Goal I'm successfully importing CMC data from the APi into nested JSON, per this example: https://coinmarketcap.com/api/documentation/v1/#operation/getV2CryptocurrencyQuotesLatest
Working API Call
url = 'https://pro-api.coinmarketcap.com/v2/cryptocurrency/quotes/latest'
parameters = {
'id': '2280,4558,5221,1518,7653,5026,10688,5632,5567,5692,5566,8075,7083',
'convert': 'USD'
}
headers = {
'Accepts': 'application/json',
'X-CMC_PRO_API_KEY': CMC_AUTH
}
session = Session()
session.headers.update(headers)
response = session.get(url, params=parameters)
data = json.loads(response.text)
pprint.pprint(data)
Result
That returns the nested JSON as in the example above, with slightly different data that hasn't been updated in the documentation example.

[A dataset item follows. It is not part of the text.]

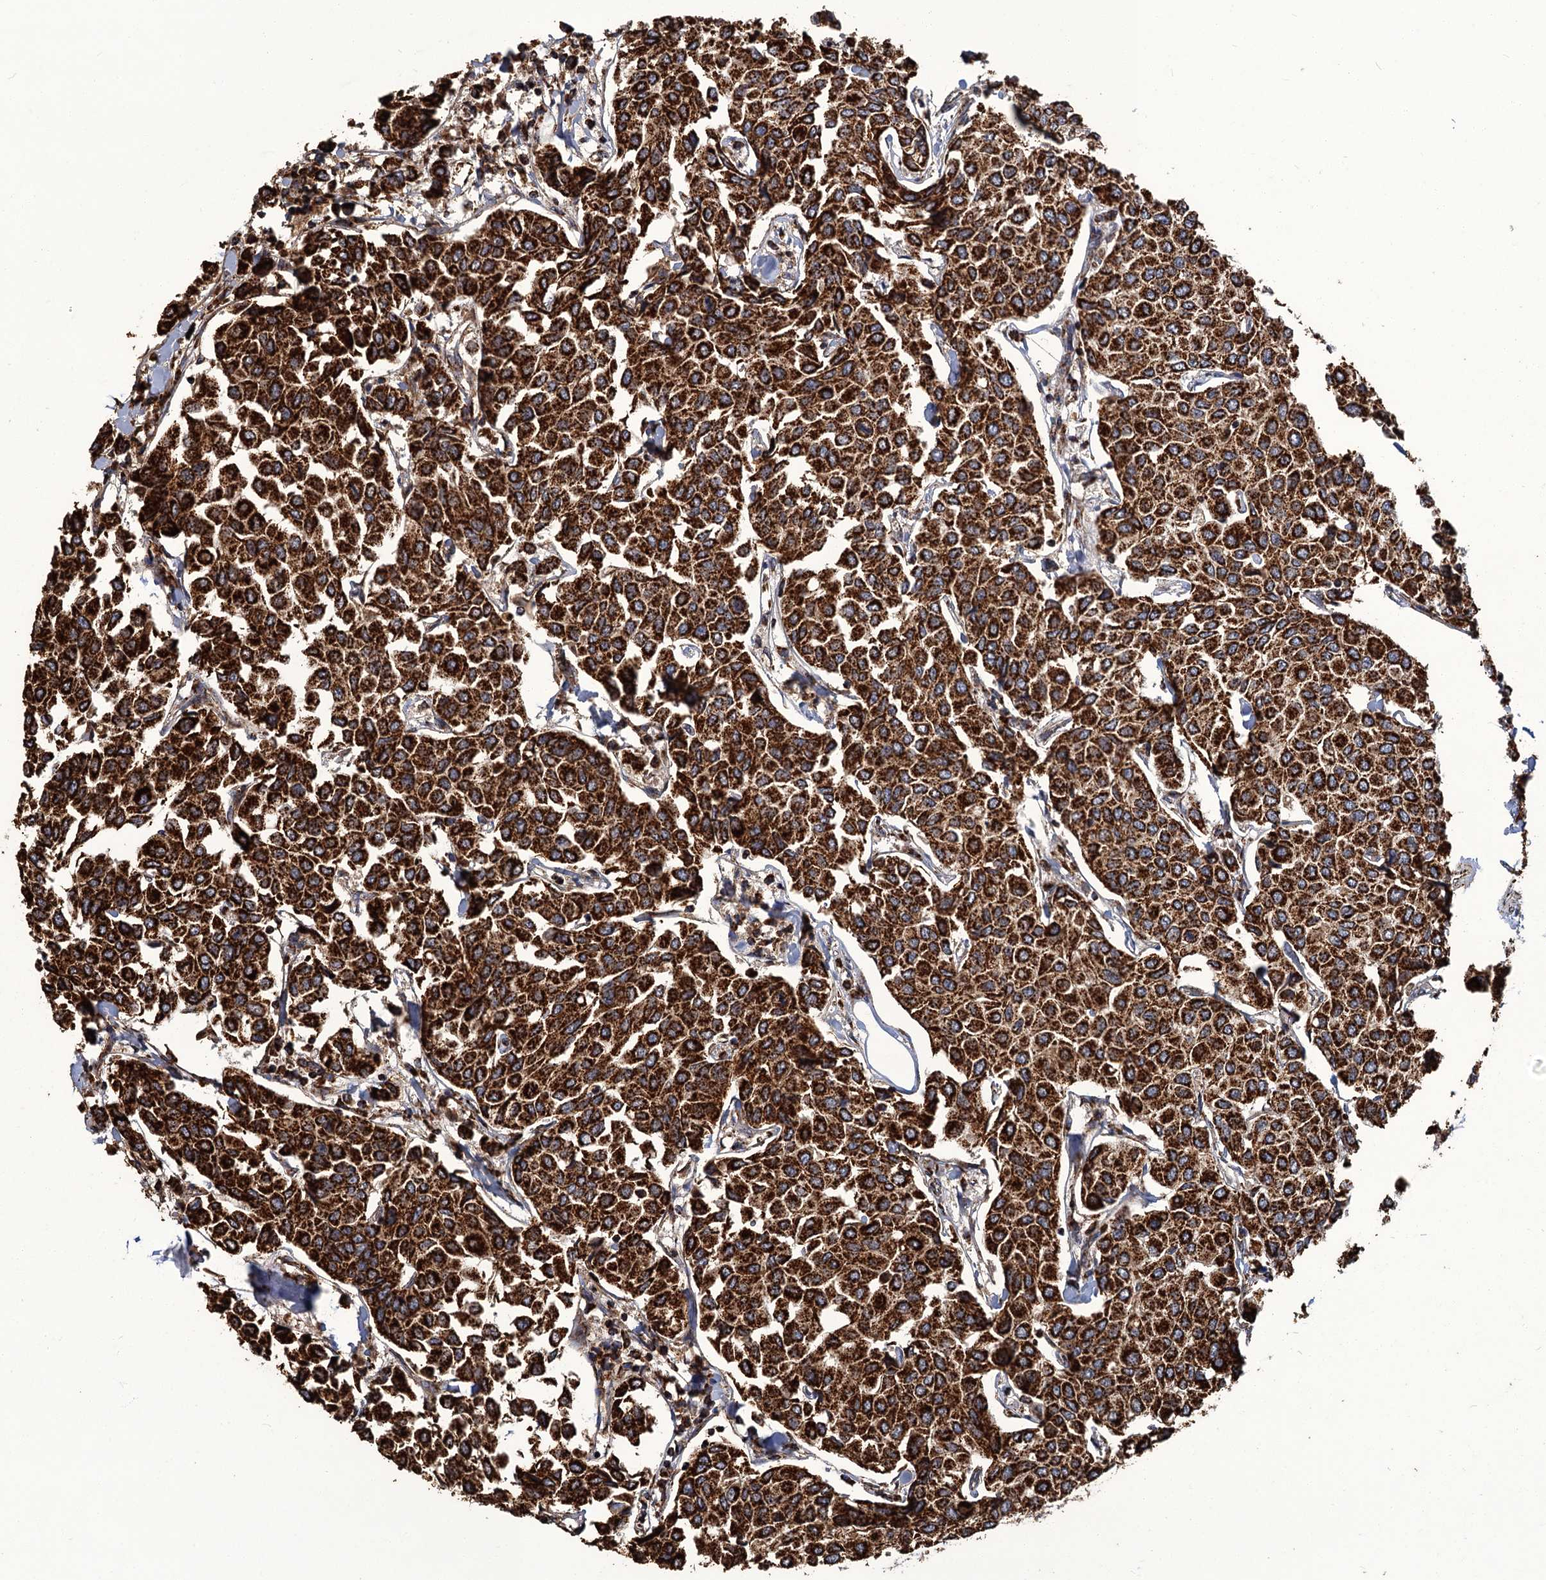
{"staining": {"intensity": "strong", "quantity": ">75%", "location": "cytoplasmic/membranous"}, "tissue": "breast cancer", "cell_type": "Tumor cells", "image_type": "cancer", "snomed": [{"axis": "morphology", "description": "Duct carcinoma"}, {"axis": "topography", "description": "Breast"}], "caption": "Approximately >75% of tumor cells in human breast invasive ductal carcinoma demonstrate strong cytoplasmic/membranous protein staining as visualized by brown immunohistochemical staining.", "gene": "APH1A", "patient": {"sex": "female", "age": 55}}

This is the first id returned for the code above:
{'data': {'10688': {'circulating_supply': 116331159.1611021,
'cmc_rank': 347,
'date_added': '2021-06-28T00:00:00.000Z',
'id': 10688,
'is_active': 1,
'is_fiat': 0,
'last_updated': '2022-09-05T19:20:00.000Z',
'max_supply': 1000000000,
'name': 'Yield Guild Games',
'num_market_pairs': 98,
'platform': {'id': 1027,
'name': 'Ethereum',
'slug': 'ethereum',
'symbol': 'ETH',
'token_address': '0x25f8087ead173b73d6e8b84329989a8eea16cf73'},
'quote': {'USD': {'fully_diluted_market_cap': 482405830.29,
'last_updated': '2022-09-05T19:20:00.000Z',
'market_cap': 56118829.42337308,
'market_cap_dominance': 0.0057,
'percent_change_1h': 0.43811262,
'percent_change_24h': -3.21631892,
'percent_change_30d': -40.69530618,
'percent_change_60d': -32.68437619,
'percent_change_7d': -8.8136777,
'percent_change_90d': -16.90500242,
'price': 0.48240583028710726,
'tvl': None,
'volume_24h': 11205334.0356885,
'volume_change_24h': -48.174}},
'self_reported_circulating_supply': 87906250,
'self_reported_market_cap': 42406487.51867602,
'slug': 'yield-guild-games',
'symbol': 'YGG',
'tags': [{'category': 'CATEGORY',
'name': 'Collectibles & NFTs',
'slug': 'collectibles-nfts'},
{'category': 'INDUSTRY',
'name': 'Gaming',
'slug': 'gaming'},
{'category': 'INDUSTRY',
'name': 'Entertainment',
'slug': 'entertainment'},
{'category': 'CATEGORY',
'name': 'DAO',
'slug': 'dao'},
{'category': 'CATEGORY',
'name': 'Metaverse',
'slug': 'metaverse'},
{'category': 'CATEGORY',
'name': 'a16z Portfolio',
'slug': 'a16z-portfolio'},
{'category': 'CATEGORY',
'name': 'Play To Earn',
'slug': 'play-to-earn'},
{'category': 'CATEGORY',
'name': 'Animoca Brands Portfolio',
'slug': 'animoca-brands-portfolio'},
{'category': 'CATEGORY',
'name': 'Gaming Guild',
'slug': 'gaming-guild'},
{'category': 'CATEGORY',
'name': 'OKEx Blockdream Ventures Portfolio',
'slug': 'okex-blockdream-ventures-portfolio'}],
'total_supply': 1000000000,
'tvl_ratio': None},
I'm now wanting to flatten the json data and convert it to a pandas dataframe, so I've changed the last line of the above to:
Alternate code
df = pd.json_normalize(data)
pprint.pprint(df)
Result
That produces a single row with 454 columns, versus a dataframe with rows for all 13 of the id's I've specified and the corresponding column values.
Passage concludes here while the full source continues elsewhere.